There's some plausibility to this interpretation, but Dr. Ahmadi and colleagues don't elaborate, much less explain how members of the highly sedentary group could manage to get in 9,000 or more steps per day.
2. The uptick issue
Below are two figures obtained from the new study. Without getting into technical issues, the y-axis on each graph is estimated risk, and the x-axis is daily step counts.
A curvilinear relationship between risk and steps is evident in each figure. Starting from the far left (the lowest number of steps per day) and moving to the right, you can see that as people take more steps, risk declines. The lowest risk is at around 9,000 to 10,500 steps. Then the line curves upward again.

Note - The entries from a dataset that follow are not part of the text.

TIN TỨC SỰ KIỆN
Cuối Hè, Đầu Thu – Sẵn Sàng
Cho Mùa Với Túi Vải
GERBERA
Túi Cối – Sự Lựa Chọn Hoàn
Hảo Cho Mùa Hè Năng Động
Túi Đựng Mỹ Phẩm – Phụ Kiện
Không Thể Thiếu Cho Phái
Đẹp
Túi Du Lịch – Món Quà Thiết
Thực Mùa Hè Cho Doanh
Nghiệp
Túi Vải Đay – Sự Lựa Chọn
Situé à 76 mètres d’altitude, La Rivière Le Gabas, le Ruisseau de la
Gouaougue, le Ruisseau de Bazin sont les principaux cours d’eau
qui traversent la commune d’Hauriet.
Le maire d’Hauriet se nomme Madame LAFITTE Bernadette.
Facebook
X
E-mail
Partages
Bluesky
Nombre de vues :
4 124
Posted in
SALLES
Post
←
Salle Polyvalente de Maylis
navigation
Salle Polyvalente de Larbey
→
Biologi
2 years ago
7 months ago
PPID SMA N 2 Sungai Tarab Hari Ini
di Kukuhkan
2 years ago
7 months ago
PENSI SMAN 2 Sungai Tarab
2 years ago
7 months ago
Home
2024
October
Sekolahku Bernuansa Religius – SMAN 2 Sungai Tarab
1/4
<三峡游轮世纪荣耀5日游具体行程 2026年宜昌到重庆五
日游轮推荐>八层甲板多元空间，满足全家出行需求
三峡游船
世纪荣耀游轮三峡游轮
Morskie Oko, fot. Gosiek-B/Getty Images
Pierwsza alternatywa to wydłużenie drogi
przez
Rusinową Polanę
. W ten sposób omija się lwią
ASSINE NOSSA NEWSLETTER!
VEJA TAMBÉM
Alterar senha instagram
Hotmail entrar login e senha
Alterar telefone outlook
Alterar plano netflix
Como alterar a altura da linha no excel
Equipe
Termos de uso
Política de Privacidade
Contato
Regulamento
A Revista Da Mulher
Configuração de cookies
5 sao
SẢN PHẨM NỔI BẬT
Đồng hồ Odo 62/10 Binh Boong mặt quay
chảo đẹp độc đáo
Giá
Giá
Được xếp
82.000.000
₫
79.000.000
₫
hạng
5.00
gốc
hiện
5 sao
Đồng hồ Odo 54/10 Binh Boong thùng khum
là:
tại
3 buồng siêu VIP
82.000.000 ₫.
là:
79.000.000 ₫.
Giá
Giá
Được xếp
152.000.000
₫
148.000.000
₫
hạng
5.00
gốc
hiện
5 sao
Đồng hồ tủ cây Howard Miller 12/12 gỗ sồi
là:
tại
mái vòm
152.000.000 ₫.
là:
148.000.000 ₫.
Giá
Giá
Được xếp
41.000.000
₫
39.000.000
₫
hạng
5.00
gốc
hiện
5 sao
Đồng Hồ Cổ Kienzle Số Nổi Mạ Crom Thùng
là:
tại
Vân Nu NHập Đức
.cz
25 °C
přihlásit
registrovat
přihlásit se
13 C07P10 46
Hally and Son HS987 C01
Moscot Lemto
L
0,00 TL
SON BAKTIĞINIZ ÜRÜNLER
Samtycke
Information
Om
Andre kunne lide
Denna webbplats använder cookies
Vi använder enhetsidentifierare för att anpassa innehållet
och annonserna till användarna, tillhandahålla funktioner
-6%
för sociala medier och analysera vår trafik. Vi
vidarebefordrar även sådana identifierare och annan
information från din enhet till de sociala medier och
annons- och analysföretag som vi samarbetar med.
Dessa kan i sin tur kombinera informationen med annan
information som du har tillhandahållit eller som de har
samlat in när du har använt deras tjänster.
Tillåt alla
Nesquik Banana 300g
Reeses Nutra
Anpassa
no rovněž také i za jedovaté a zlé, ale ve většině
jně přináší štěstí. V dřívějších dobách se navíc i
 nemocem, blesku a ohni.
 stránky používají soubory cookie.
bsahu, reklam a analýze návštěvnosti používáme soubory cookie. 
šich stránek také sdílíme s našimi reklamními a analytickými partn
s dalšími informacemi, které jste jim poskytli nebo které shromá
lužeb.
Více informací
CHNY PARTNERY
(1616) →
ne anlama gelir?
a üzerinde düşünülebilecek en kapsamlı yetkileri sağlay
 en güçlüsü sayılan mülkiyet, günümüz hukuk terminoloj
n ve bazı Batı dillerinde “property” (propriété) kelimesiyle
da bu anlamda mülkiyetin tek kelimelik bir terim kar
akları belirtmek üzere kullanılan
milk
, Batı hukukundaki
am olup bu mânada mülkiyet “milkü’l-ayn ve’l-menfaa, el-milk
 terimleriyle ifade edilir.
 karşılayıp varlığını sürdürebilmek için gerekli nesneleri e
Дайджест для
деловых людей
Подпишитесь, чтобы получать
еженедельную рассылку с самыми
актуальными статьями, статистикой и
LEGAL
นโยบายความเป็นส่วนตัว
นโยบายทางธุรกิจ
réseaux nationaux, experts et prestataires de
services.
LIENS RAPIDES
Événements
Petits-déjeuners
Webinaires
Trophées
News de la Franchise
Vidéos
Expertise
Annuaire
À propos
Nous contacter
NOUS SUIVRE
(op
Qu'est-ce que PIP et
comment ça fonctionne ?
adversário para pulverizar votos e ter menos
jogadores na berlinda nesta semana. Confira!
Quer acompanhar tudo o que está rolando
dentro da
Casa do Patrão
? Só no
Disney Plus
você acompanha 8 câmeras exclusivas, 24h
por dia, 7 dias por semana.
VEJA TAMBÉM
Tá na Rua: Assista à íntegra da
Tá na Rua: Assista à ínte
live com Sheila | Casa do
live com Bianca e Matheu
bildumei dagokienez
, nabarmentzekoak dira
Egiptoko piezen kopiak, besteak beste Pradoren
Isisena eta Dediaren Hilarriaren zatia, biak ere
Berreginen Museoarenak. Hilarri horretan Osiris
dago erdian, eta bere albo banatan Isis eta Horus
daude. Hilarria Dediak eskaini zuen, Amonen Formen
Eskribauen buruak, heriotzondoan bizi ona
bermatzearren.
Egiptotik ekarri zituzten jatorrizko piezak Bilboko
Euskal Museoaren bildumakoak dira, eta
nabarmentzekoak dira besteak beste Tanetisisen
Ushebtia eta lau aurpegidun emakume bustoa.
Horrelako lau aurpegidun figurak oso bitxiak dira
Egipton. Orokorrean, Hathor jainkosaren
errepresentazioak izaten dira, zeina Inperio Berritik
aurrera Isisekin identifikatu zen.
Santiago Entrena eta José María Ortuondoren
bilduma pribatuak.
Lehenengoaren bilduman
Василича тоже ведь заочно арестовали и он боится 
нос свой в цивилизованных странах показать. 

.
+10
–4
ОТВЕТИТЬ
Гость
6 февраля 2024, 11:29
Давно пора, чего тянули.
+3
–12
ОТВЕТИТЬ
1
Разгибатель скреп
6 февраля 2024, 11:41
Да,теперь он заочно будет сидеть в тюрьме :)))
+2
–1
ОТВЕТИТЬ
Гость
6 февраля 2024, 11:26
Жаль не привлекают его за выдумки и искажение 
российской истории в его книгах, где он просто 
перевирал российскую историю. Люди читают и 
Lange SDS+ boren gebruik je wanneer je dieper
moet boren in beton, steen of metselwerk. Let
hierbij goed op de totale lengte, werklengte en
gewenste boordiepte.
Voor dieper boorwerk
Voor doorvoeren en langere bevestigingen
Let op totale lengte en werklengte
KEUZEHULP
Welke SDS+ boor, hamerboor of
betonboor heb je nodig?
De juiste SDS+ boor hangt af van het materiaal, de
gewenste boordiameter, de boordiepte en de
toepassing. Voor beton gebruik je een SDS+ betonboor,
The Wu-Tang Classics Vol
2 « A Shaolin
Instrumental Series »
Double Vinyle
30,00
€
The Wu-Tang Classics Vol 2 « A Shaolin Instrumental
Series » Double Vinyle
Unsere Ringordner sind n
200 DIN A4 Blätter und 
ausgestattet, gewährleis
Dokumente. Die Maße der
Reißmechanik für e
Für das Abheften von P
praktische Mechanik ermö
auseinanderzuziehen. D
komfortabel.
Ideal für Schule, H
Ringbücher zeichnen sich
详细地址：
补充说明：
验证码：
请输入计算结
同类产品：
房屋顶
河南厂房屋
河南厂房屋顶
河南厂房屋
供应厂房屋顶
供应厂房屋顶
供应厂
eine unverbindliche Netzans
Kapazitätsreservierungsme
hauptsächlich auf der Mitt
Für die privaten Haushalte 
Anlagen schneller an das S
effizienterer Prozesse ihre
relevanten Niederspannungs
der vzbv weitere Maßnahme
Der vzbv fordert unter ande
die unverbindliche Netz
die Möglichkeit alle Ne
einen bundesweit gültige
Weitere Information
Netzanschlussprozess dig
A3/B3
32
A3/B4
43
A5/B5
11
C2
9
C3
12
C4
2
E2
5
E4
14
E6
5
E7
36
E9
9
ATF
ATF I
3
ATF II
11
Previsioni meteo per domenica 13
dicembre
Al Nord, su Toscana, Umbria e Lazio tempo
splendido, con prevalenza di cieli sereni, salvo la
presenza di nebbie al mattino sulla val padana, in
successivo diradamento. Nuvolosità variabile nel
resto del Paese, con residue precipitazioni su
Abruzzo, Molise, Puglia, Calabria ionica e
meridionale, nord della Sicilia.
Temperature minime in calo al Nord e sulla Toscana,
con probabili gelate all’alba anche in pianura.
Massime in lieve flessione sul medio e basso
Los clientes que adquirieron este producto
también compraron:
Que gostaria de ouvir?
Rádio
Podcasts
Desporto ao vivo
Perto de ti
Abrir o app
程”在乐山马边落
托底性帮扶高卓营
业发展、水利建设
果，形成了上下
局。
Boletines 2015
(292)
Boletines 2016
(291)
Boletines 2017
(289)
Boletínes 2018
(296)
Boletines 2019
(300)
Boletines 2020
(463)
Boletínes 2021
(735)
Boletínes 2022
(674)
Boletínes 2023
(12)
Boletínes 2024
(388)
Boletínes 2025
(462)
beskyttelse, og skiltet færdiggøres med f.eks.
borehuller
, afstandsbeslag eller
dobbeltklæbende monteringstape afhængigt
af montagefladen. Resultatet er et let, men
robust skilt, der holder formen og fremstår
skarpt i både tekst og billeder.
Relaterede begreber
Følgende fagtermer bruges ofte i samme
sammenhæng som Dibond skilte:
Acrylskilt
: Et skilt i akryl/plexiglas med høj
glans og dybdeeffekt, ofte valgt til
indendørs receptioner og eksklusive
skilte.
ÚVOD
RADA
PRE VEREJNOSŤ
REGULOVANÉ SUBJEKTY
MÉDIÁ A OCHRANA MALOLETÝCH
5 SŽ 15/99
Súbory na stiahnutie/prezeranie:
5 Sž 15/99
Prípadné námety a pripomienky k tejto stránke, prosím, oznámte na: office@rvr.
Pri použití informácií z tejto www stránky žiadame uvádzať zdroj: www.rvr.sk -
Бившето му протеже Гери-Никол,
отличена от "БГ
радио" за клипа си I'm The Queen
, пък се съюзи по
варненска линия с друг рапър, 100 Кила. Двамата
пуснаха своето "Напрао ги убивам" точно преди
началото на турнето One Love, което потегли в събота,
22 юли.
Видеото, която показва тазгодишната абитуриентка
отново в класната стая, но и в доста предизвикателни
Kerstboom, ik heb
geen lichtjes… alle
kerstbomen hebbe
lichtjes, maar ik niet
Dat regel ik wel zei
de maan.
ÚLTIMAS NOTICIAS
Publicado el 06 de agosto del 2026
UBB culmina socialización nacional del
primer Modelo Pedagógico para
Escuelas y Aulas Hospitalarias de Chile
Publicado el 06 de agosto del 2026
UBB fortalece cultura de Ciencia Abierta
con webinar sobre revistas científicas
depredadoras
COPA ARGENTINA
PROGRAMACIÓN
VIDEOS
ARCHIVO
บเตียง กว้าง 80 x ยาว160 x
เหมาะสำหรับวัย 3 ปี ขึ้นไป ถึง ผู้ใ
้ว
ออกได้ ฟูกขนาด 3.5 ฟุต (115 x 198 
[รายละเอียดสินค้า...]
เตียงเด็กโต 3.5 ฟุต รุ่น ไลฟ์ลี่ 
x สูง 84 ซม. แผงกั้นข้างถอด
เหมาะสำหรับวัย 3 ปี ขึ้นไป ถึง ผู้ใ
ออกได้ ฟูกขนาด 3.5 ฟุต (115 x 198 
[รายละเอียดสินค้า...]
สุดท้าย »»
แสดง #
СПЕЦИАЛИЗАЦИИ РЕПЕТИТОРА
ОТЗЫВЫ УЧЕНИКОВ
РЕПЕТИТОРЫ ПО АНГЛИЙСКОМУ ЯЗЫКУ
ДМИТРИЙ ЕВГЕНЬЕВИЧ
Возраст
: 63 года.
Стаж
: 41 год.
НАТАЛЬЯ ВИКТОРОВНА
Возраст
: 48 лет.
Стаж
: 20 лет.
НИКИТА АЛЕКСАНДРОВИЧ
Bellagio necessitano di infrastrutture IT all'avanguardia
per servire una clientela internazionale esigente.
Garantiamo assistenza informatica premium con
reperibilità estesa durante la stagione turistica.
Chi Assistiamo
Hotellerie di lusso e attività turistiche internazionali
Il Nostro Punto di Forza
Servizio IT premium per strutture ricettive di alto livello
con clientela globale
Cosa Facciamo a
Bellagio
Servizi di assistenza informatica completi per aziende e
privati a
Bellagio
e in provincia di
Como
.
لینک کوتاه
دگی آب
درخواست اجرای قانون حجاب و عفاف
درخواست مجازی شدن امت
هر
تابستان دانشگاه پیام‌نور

The researchers say absolutely nothing about that uptick. I'm not sure what to make of it myself, but it does raise questions.
9,000 to 10,500 steps is roughly equivalent to 4 or 5 miles. I understand that walking this much would have more cardiovascular benefits than, say, walking 1 or 2 miles per day. But why would the benefits start to diminish among people who are walking 5 or 6 miles? Why would 6 or 7 miles be less helpful than 5 or 6?
You might say: It's an older sample. By 2021 the average age was mid- to late-sixties. Additional activity taxes their cardiovascular systems.
This makes sense to me in theory but not in practice. As a runner and a hiker myself, I gather that people who can run or walk 5 miles every day vs. 7 miles every day all tend to be in good shape. It's hard to image that one group incurs more cardiovascular risk than the other one.
I don't know what's responsible for the uptick, but given the concerns I've raised in this newsletter about measurement of step counts, I would not conclude that reasonably healthy people should limit themselves to 10,500 steps per day. Here again, overemphasis on specific numbers has public health implications.